Explique-nos o conceito central que entrelaça o EP The Sounds of the Earth (2016), os álbuns Into the Dunes of Doom (2017), Enter the Ceremony of Damnation (2018), And the Celestial Ascension e o atual EP?
Alexandre: Excluindo o EP The Sounds of The Earth, os nossos álbuns fazem parte da ‘Voyage Series’, que contam uma história. Todas as músicas, as temáticas, tudo conta uma narrativa quando alinhadas na ordem cronológica correta. Tudo isso ficará muito mais esclarecido com o lançamento do último disco dessa série, que é o próximo. Nosso plano é lançar também uma série de quadrinhos contando a história.
O Gods & Punks tem sido definido como uma banda de stoner doom progressivo, o que tem certo sentido sintético de definição. O que pensam sobre isso?
Alexandre: Eu definiria o som que a gente tem feito bem assim mesmo. Os nossos três álbuns têm essa pegada.
Dentre as faixas mais experimentais, ricas musicalmente e marcantes em And the Celestial Ascension, Ascension, Infinite Hourglass e Dying Planet sintetizam bem o conjunto da obra. Qual a importância delas no processo que envolveu o álbum?

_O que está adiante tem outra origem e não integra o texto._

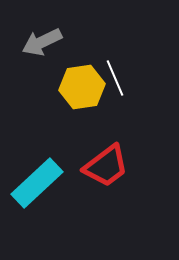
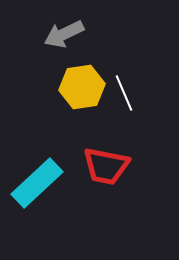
gray arrow: moved 22 px right, 8 px up
white line: moved 9 px right, 15 px down
red trapezoid: rotated 48 degrees clockwise
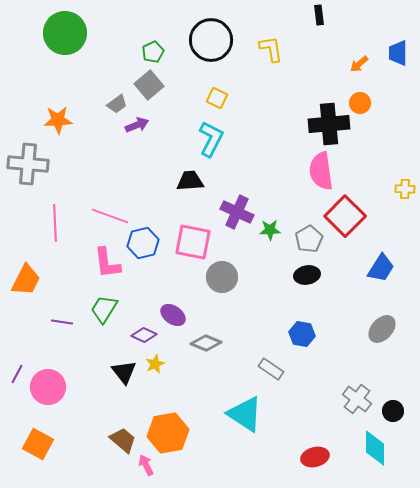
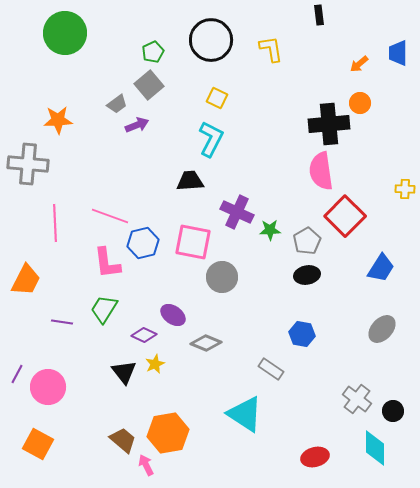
gray pentagon at (309, 239): moved 2 px left, 2 px down
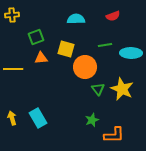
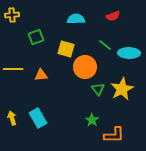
green line: rotated 48 degrees clockwise
cyan ellipse: moved 2 px left
orange triangle: moved 17 px down
yellow star: rotated 20 degrees clockwise
green star: rotated 16 degrees counterclockwise
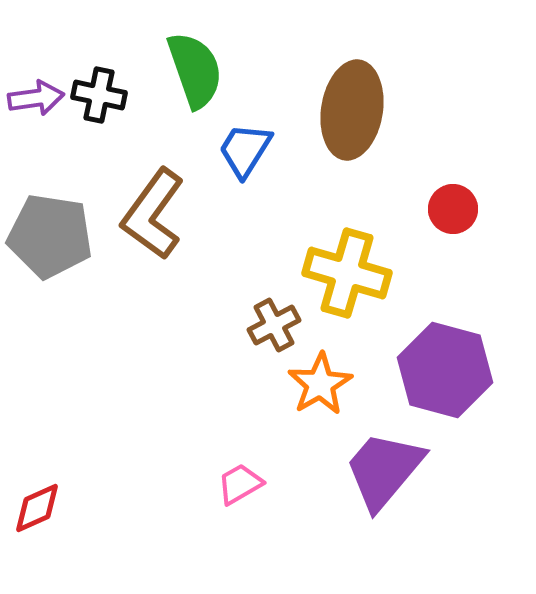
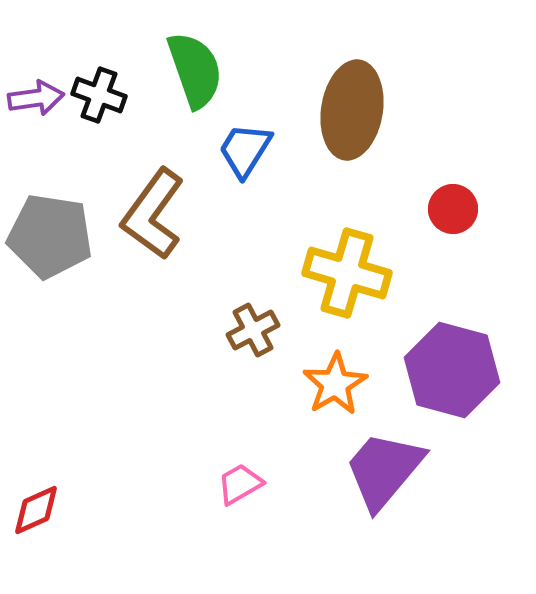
black cross: rotated 8 degrees clockwise
brown cross: moved 21 px left, 5 px down
purple hexagon: moved 7 px right
orange star: moved 15 px right
red diamond: moved 1 px left, 2 px down
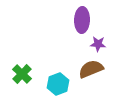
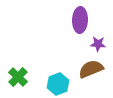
purple ellipse: moved 2 px left
green cross: moved 4 px left, 3 px down
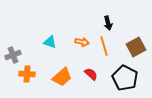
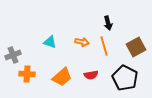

Alexandre: Ascension tem a letra mais otimista que já escrevi, e isso foi algo muito natural. Foi aí que percebi que uma fase bem tensa da minha vida tinha, ao menos, melhorado bastante. Por outro lado, Infinite Hourglass é, provavelmente, a música mais elogiada. E isso veio como uma surpresa, porque não é uma música tão fácil de assimilar. Por fim, Dying Planet também entre minhas favoritas, pois é bem direta. Surgiu de um riff que Pedro fez e aquele breakdown viajante dela foi ideia do Danilo, o que a deixou bem melhor.
Além do Monster Magnet e outras influências clássicas, como Black Sabbath, Led Zeppelin e Rush, vocês também mencionam nomes como Kadavar, Truckfighters e Uncle Acid and the Deadbeats, que vêm agitando o crescente ‘revival’ setentista na última década. O que acha dessa reafirmação do som daquela época? E o ‘boom’ stoner rock e doom metal no Brasil nos últimos anos?
Alexandre: Pessoalmente, acho excelente. Apesar de curtir muita música atual, acho que no rock a maioria das minhas bandas favoritas vem dessa época, e boa parte das minhas outras bandas favoritas foram diretamente influenciadas por essas bandas setentistas. Quanto ao stoner e o doom, que vêm crescendo bastante no mundo todo nessa última década, acho natural, uma vez que o rock em si evoluiu tanto que, de certa forma, já não tem nenhuma ligação com suas origens.
Quais são agora os próximos passos seguindo o lançamento do EP nesse cenário da pandemia?
Alexandre: Vamos fazer mais alguns lançamentos exclusivos no Bandcamp para levantar dinheiro para a gravação do próximo disco, e focar em gravar isso o mais rápido possível. Depois, focaremos na campanha de lançamento dele, para o ano que vem.